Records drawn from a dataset
<<<<
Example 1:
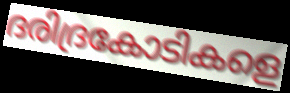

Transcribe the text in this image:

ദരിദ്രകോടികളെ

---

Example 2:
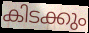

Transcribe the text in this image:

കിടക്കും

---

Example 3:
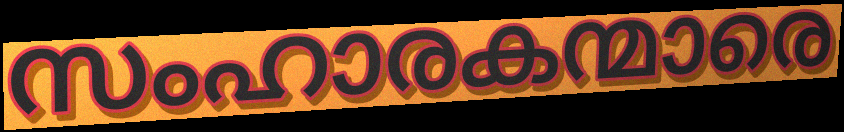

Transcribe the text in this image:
>>>>
Please copy the data shown above word for word, omitting the pictures.

Example 1:

Transcribe the text in this image:

ദരിദ്രകോടികളെ

---

Example 2:

Transcribe the text in this image:

കിടക്കും

---

Example 3:

Transcribe the text in this image:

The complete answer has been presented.